By century's end, many parts of the world may have to cope with up to six climate catastrophes at once, ranging from heat waves and wildfires to diluvian rains and deadly storm surges, researchers warned on Monday. "Human society will be faced with the devastating combined impacts of multiple interacting climate hazards," said co-author Erik Franklin, a researcher at the University of Hawaii's Institute of Marine Biology. "They are happening now and will continue to get worse," he told AFP.
Overloading the atmosphere with carbon dioxide, methane and other greenhouse gases has unleashed a maelstrom of life-threatening forces. It begins with rising temperatures, which - in normally dry regions - lead to drought, heatwaves and deadly wildfires, such as those ravaging California. In wetter climes, the result is heavy rainfall and flooding.
Over the oceans, global warming creates larger superstorms whose destructive power is enhanced by rising seas. Up to now, scientists have mostly studied these climate change impacts one-by-one, obscuring the possibility - and soon the likelihood - that human communities will be hammered by more than one at a time, the study found. Last year, for example, Florida experienced extreme drought, record-high temperatures, more than 100 wildfires, and Hurricane Michael, the most powerful storm to ever hit its Panhandle.

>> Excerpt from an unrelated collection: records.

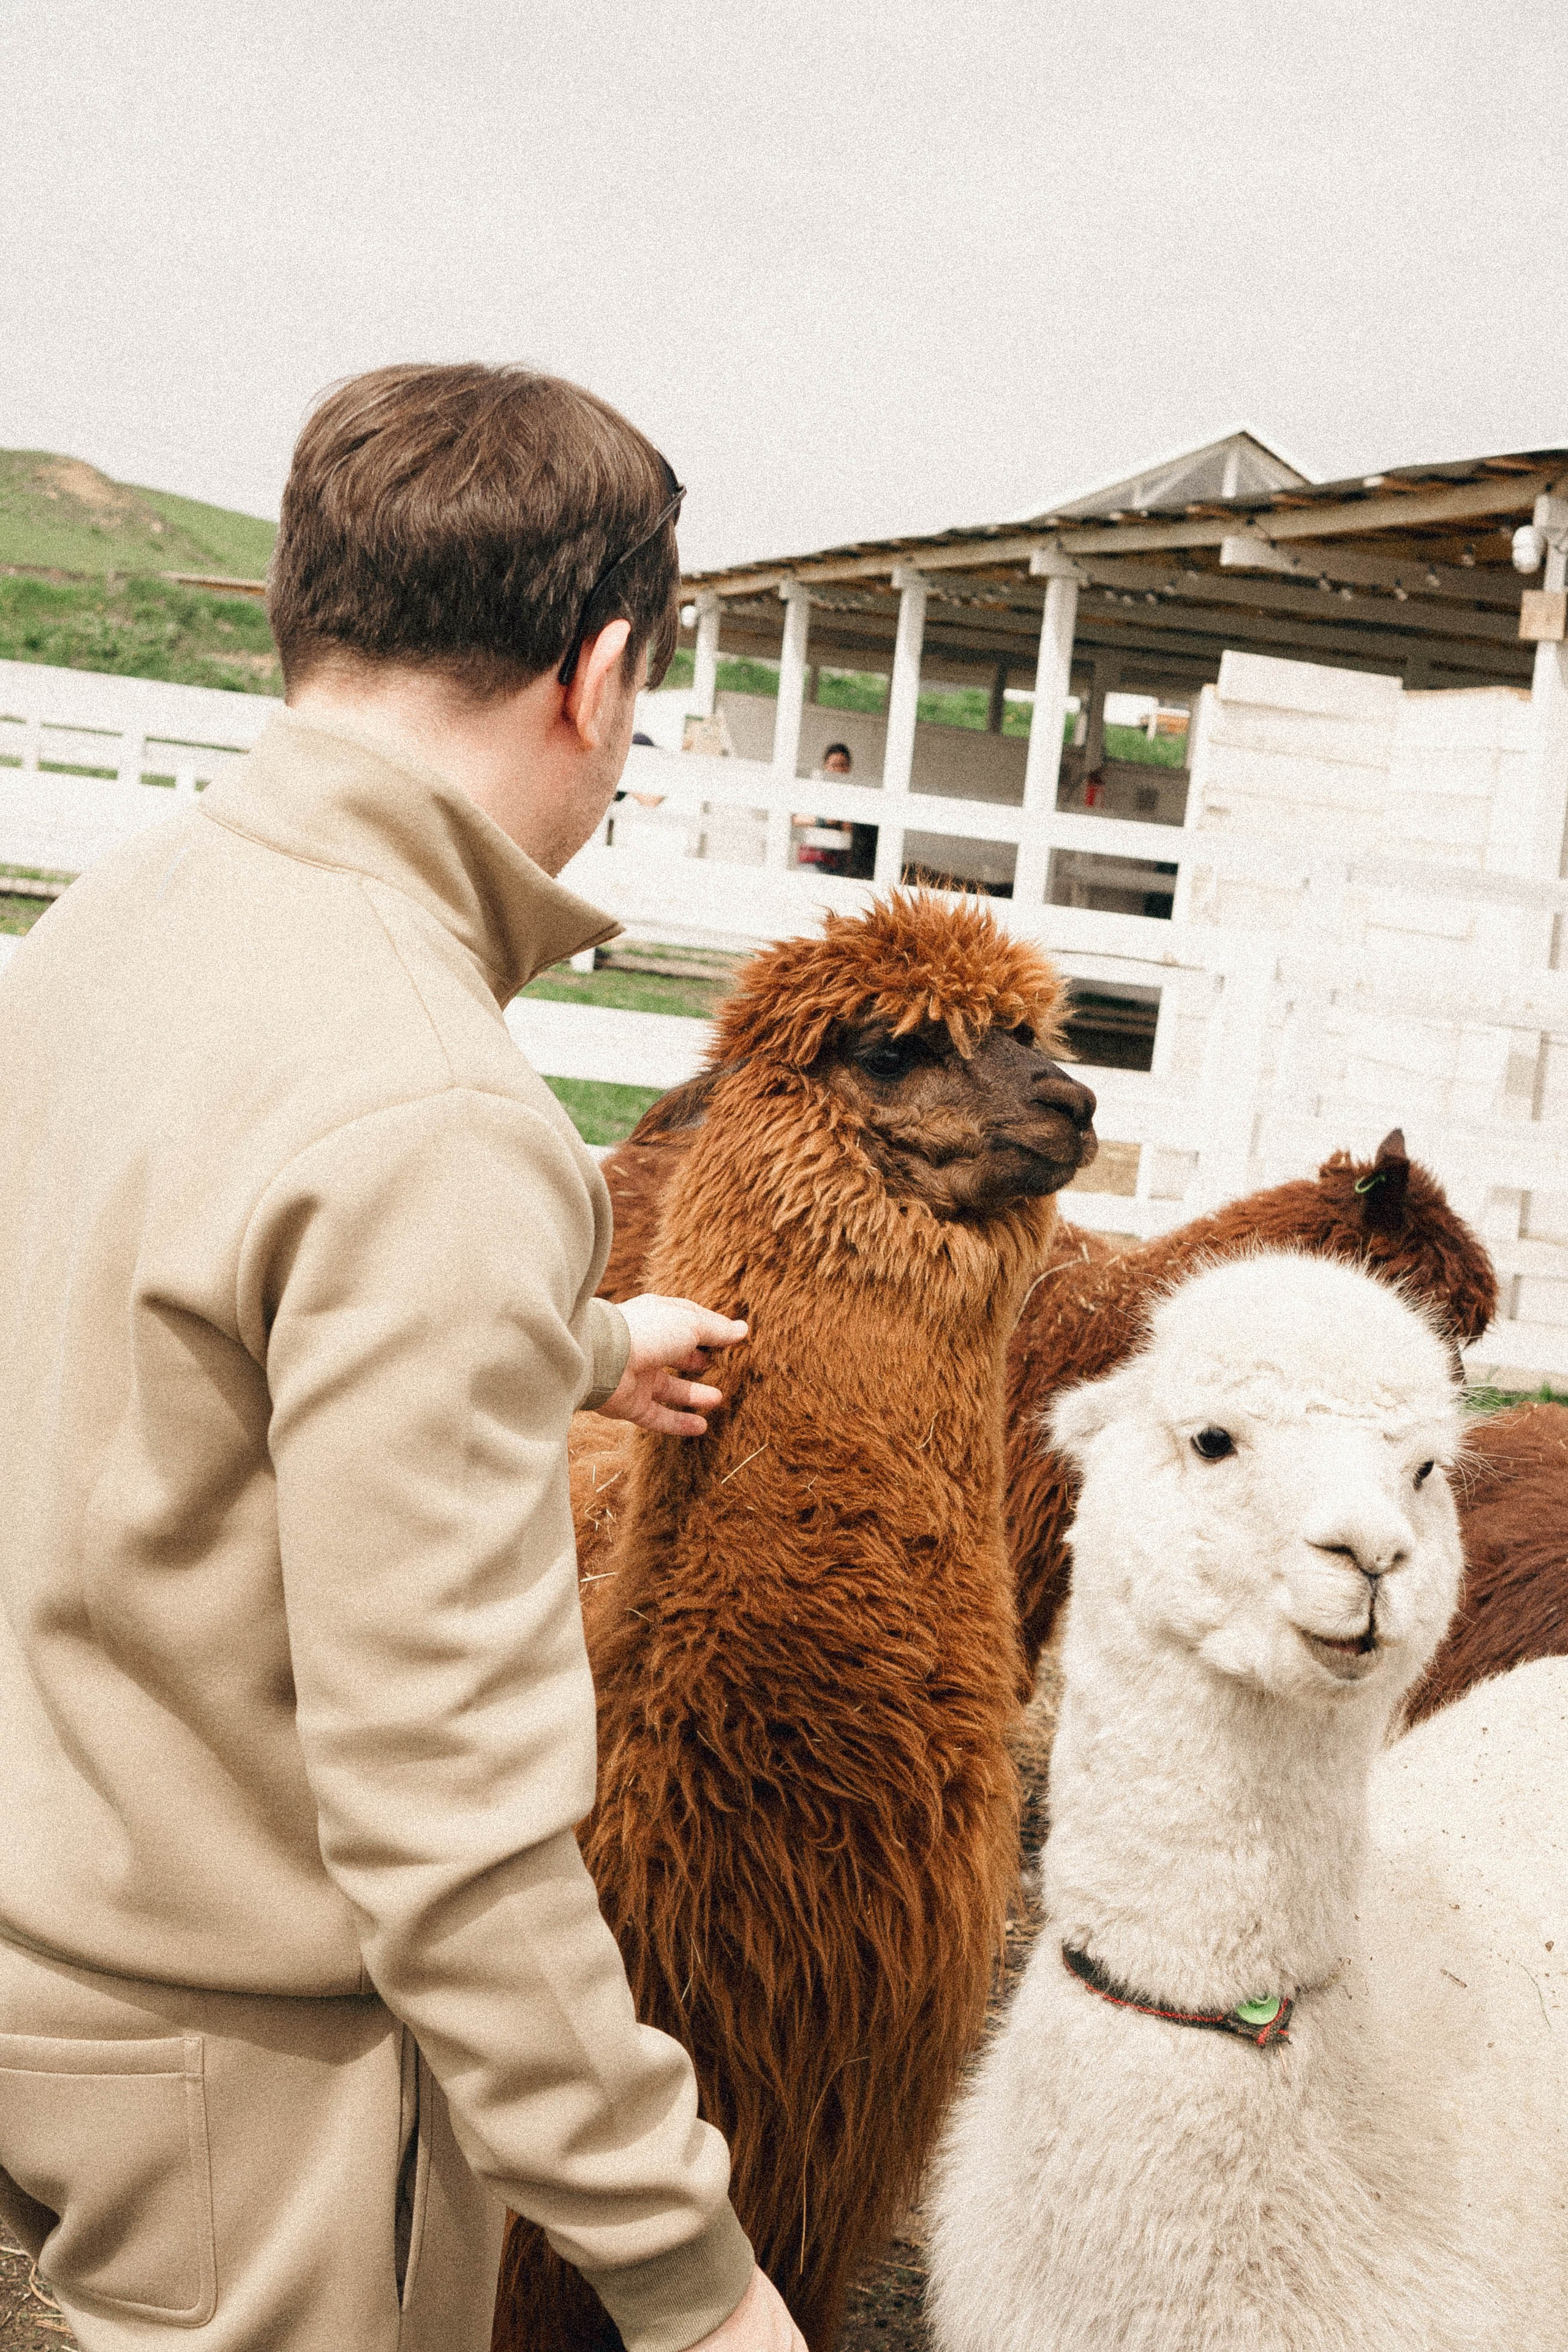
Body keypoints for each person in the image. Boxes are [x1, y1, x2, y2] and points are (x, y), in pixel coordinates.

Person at [0, 364, 806, 2352]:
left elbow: (172, 1324)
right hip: (247, 2073)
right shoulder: (431, 1107)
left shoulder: (123, 918)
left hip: (52, 1909)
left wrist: (592, 1342)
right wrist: (695, 2283)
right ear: (597, 670)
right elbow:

"A focus on one or few hazards may mask the impacts of other hazards, resulting in incomplete assessments of the consequences of climate change on humanity," said lead author Camilo Mora, a professor at the University of Hawaii. The future risk of dealing with multiple climate impacts at once depends on geography and whether humanity succeeds in rapidly drawing down greenhouse gas emissions.
If, against the odds, humanity manages to cap global warming at two degrees Celsius (3.6 degrees Fahrenheit) above preindustrial levels, for example, New York City will likely face a single climate hazard - a powerful storm, perhaps - in any given year at the end of the century. The Paris climate treaty, inked by 195 nations in 2015, calls for holding the rise in temperature to "well below" 2C. Even under these optimistic scenarios, "increasing cumulative exposure to the multitude of climate hazards will impact rich and poor countries alike," the study concluded. But if carbon pollution continues at its current pace, the Big Apple will more likely be hit by up to four such calamities all at once, including extreme rain, sea level rise and storm surges. Sydney and Los Angeles might have to cope with three climate calamities simultaneously, Mexico City four, and Brazil - along its Atlantic coast - could face up to five.